Fun With Variables - Creating Dimensions With Google Analytics & GTM

Google Analytics has become enormously powerful over the years.  When I first started using GA, it was little more than a basic web analytics tool.  Today, however, you can analyze shopping behavior and cohorts, use User IDs to track visitors across devices, conduct A/B testing, import external data, model multiple channels (multi-channel attribution) and analyze their true impact on site goals, and set up custom dimensions and metrics.  With the addition of Google Tag Manager (GTM), Google has really evolved a data-driven digital toolset that rivals some of the top analytics vendors (and it's all for free).

With all the features these days, it’s a little more complex then just placing a tag on each page on your website.  In this post I am going to concentrate on creating & capturing customs dimensions (I wrote a post earlier on data, in case your wondering about dimensions) between GA & GTM.  To do that, you must have a few things in place already.  First, you must have set up GTM for your GA account and using it on your website.  Second, you must be using Universal Analytics code for GA.  Then you will be ready to start creating your own data variables, with a caveat - you and your programmers must be aware of and willing to use the GTM Data Layer.  The Data Layer is how variables can be past from the website, into the GTM and then on to GA.

Let’s say, for example, you want to capture the answers clicked on the page from an on-site evaluation.  We’ll start with the first question - Age Group.  You want to capture that in GA.  Here’s how you would go about doing that between GTM & GA.        

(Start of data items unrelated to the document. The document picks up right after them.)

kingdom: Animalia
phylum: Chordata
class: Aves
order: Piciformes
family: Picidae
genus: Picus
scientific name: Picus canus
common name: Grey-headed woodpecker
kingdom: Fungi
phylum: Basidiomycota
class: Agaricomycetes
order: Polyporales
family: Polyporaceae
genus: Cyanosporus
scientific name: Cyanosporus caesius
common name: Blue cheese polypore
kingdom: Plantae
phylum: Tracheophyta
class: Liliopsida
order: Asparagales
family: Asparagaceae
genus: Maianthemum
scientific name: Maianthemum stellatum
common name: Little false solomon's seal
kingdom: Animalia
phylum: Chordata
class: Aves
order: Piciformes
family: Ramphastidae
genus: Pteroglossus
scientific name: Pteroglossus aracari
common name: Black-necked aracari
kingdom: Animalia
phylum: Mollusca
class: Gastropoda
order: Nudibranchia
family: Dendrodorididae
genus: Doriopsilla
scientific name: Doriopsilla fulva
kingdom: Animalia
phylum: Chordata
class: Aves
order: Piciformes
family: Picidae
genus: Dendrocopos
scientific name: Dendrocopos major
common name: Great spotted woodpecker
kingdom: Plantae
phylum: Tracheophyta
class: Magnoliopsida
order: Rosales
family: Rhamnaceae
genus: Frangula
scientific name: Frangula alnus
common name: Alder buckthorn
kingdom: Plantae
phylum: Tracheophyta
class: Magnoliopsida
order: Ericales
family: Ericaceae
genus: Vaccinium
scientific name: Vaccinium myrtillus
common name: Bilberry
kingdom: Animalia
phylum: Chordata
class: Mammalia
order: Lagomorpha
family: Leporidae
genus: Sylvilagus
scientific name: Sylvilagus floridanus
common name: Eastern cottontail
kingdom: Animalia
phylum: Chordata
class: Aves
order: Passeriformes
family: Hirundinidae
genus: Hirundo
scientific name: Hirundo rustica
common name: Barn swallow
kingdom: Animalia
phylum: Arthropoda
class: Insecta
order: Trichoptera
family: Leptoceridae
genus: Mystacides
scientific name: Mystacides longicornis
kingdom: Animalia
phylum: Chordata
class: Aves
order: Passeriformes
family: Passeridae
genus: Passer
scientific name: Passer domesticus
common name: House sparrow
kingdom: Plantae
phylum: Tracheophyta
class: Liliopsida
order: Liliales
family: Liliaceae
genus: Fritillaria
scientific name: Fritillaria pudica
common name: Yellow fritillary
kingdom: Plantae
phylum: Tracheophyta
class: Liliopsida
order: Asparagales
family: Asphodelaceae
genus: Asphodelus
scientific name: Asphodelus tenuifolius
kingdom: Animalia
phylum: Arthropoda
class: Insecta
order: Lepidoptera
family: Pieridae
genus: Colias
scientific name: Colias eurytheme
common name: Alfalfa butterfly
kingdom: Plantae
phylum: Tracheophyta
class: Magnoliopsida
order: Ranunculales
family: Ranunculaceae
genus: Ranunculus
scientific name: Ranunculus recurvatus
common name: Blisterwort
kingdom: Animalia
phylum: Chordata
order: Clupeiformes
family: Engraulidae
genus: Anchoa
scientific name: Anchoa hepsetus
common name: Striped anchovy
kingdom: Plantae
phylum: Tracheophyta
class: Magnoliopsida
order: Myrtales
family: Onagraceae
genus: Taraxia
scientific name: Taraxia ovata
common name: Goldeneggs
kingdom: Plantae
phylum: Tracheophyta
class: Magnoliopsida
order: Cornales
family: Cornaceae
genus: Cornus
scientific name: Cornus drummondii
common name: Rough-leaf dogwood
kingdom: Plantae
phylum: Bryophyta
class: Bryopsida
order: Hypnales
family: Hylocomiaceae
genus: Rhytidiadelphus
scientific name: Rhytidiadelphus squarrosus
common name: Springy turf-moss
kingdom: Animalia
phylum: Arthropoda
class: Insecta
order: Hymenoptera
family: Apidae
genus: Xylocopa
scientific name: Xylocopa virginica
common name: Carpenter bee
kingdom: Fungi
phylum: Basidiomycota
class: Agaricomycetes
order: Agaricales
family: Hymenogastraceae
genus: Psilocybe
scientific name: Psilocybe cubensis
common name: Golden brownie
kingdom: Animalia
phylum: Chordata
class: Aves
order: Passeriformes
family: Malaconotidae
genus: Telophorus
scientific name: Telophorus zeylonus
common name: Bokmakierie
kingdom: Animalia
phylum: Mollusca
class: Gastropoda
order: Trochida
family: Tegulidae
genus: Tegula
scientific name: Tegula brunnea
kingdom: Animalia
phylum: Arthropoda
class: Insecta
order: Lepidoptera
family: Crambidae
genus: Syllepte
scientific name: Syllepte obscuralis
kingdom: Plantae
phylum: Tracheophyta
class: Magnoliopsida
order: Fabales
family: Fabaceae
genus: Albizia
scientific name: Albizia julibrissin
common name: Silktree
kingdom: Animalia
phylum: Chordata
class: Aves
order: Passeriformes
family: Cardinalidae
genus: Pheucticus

Create a User-Defined Data Layer Type Variable

The first step is to create a variable in the GTM.  Go to the container in GTM for the website.  Click on Variables and under User-Defined Variables, click the big, red New button.  This variable will be a Data Layer Type Variable, so click that box.     Next, you will need to name this variable - maybe something like Age Group.  Then you will need to type a name in the Data Layer Variable Name box - this will be used by programmers to pass values into the Data Layer.  Maybe something like ageGroup.  Then click Create Variable:   

For the Programmers

On the webpage that holds the on-site evaluation, the Data Layer will have to be called in the header:

     <script> dataLayer = [ ]; ,script</>

Then when an age group category is clicked, the on-click event uses the Data Layer to record the click:

     onclick = “dataLayer.push({‘ageGroup’:’18-25’});"

Set Up Custom Definition in Google Analytics

In GA, under Property —> Custom Definitions —> Custom Dimensions create a new custom dimension called Age Group and click the big blue Create button:

Look at the Javascript example code, you will see the dimension1, customDimension(1), and customDimensionForIndex(1) - all letting you know that this new Custom Dimension has an index value of ‘1’, at least in this case:

Now that you have set-up the variable in GTM and in GA and sent the value to the Data Layer, you’ll need to create an event to capture that value and a trigger to pass it to GA.

GTM Event Tag & Trigger

Choose Triggers in GTM and create a new trigger called Eval Form - Age Group.  This trigger will fire on a click targeting Just Links and enabled when on the on-site eval page.  It will fire when the drop-down (for example) on the page is clicked.

Now that the trigger is set, go to Tags to create a new event tag that will be fired by the trigger.  Create a new Google Analytics tag of type Event.  Add the GA Tracking ID, Category (‘Age Group’), Action (‘click’), and Label.  Label will be the Data Layer variable we created earlier, Age Group, and can be accessed from the button to the right of the input box.  
From More settings, add the Custom Dimension that we created in GA, with an index of ‘1’ and Dimension Value of Age Group (just like Label above).  
Have this new event fire on Click and select the trigger we just created.

Conclusion

To review, here are the steps in creating a GA dimension with GTM:

  1. Create Data-Layer Type Variable in GTM
  2. Add Data Layer to Webpage
  3. Code page to pass variable name and value to the Data Layer
  4. Create Custom Dimension in GA
  5. Create Trigger in GTM to fire when selection is made
  6. Create Event Tag that passes the Data-Layer Type Variable value to GA


In the end, you will have created a new dimension that can be used in your digital analysis.  As you can see, there are a few steps to completing this and coding is not just left to implementing the GTM tag.  The use of the Data Layer is required.  That said, if your development team can get used to passing data to the Data Layer, that will allow Data Analysts to do the rest of the work and the GTM allows for all the website tags to be centrally located, instead of littered throughout your website.